Señor director,
Muchas veces, en ese tiempo, me pregunté para qué enredarse con la trigonometría y el cálculo, con los moles o las valencias, con los conjuntos y las derivadas. Y a fe que no me ha servido para nada lo que medio me enseñaron sobre ello. Lo cual no le quita la importancia de saber que eso existe y sirve y es la clave de muchas cosas. No había entonces el coraje de rebelarse contra la trigonometría, ni contra la idea de que todo debe tener un propósito inmediato. Hoy si: el maestro no es reverenciado, ni lo son las formas. Me preguntaría si hay algo que valga la pena aprender, aunque no sirva. El saber como constancia, como resistencia, como gesto poético y político.
¿Qué me diría hoy si fuese un chico que no tiene que preguntarse qué es sumar, ni cuánto es 7 por 9, en esta era de respuestas instantáneas y saberes delegados que aparecen en la pantalla antes siquiera de que la duda se forme? Tal vez preguntaría: ¿para qué pensar si todo está pensado? ¿para qué aprender si todo está disponible? ¿para qué demorarse si todo urge, si las profesiones desaparecerán puesto que la IA lo hace mejor?
Así es el desafío: no enseñar contenidos, sino la dignidad de demorarse, el valor de no saber, la belleza de pensar.
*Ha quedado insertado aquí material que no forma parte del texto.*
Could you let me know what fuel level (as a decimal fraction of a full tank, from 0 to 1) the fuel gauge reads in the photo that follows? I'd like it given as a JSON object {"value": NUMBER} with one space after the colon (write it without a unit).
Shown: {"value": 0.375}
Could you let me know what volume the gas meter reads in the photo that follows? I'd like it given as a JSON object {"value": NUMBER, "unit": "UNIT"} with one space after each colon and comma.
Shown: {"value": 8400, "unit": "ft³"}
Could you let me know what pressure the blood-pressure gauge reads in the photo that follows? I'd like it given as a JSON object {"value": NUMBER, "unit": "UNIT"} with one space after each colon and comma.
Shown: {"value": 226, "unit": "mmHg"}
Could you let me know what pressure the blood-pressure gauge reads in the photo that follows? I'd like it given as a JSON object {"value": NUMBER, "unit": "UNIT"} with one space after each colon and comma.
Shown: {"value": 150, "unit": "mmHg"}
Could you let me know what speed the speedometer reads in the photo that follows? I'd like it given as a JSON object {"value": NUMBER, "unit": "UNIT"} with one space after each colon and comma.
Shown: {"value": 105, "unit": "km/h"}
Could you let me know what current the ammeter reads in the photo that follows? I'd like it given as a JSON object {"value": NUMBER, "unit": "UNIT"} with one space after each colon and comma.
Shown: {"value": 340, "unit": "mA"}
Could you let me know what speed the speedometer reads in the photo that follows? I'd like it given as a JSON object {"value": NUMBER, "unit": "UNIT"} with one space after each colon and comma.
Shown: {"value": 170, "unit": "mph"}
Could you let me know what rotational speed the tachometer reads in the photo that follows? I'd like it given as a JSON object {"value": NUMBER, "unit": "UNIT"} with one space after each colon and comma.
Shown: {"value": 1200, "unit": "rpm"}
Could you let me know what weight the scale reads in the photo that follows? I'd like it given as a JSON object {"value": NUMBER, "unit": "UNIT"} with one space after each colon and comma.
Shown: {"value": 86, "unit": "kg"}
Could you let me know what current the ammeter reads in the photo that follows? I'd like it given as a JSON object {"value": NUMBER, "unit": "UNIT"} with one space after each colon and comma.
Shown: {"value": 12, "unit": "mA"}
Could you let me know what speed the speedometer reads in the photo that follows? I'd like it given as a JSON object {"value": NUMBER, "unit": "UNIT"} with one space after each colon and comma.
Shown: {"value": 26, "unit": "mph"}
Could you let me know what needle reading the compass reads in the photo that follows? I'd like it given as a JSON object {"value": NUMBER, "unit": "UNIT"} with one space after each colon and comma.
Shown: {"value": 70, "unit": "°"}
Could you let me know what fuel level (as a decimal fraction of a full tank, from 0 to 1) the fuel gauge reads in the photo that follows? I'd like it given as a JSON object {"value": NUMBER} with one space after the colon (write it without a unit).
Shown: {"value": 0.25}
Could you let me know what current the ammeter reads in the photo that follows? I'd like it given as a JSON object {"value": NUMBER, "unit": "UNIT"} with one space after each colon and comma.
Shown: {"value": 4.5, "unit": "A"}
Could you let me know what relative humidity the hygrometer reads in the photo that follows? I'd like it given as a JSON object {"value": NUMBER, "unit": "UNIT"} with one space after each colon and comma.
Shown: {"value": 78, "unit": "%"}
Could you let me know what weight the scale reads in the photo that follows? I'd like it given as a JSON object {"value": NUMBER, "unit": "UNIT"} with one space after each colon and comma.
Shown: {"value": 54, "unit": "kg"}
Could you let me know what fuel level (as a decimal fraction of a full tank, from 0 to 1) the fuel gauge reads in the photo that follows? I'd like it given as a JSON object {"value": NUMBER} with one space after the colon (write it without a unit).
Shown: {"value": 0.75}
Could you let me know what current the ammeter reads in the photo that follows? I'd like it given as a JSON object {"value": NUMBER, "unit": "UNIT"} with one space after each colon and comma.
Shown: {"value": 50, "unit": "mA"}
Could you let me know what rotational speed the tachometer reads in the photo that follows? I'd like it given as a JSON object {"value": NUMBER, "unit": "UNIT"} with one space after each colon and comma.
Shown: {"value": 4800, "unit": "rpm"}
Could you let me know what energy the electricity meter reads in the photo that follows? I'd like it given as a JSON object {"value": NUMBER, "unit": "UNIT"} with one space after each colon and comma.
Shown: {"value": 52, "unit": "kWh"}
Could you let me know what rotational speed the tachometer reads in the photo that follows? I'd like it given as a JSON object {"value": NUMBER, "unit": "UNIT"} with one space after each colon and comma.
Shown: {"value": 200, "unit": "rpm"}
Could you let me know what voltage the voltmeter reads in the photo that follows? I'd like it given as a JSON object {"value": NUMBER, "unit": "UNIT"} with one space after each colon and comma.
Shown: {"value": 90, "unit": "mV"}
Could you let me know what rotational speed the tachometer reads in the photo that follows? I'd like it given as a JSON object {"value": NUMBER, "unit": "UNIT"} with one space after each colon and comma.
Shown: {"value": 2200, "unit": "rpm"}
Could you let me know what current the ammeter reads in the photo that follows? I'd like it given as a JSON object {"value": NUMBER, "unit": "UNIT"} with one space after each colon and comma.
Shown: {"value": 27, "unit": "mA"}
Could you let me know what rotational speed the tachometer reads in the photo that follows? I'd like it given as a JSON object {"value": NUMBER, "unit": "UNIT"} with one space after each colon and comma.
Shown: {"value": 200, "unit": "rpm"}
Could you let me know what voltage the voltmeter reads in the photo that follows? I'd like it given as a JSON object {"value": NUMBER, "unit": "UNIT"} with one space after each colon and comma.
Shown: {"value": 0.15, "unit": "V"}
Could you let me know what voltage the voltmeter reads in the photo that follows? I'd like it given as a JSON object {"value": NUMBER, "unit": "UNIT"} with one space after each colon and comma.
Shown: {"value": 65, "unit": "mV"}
Porque si todo está dado, lo único que queda por hacer es crear preguntas, mirar con ojos no programados, decir lo que aún no ha sido dicho.
¿Y si a ese chico en vez de memorizar fórmulas, lo provocaran para que escribiera sobre el seno y el coseno como metáforas del vaivén de la vida? ¿Y si los moles fueran personajes de una historia química sobre la transformación? ¿Y si las valencias fueran símbolos de los vínculos humanos, de lo que une y separa?
Ese chico —tú, todos— no necesita saber cuánto es 7 por 9. Necesita saber que hay cosas cuyo cálculo hay que inventar. Y que ahí hay aprendizaje.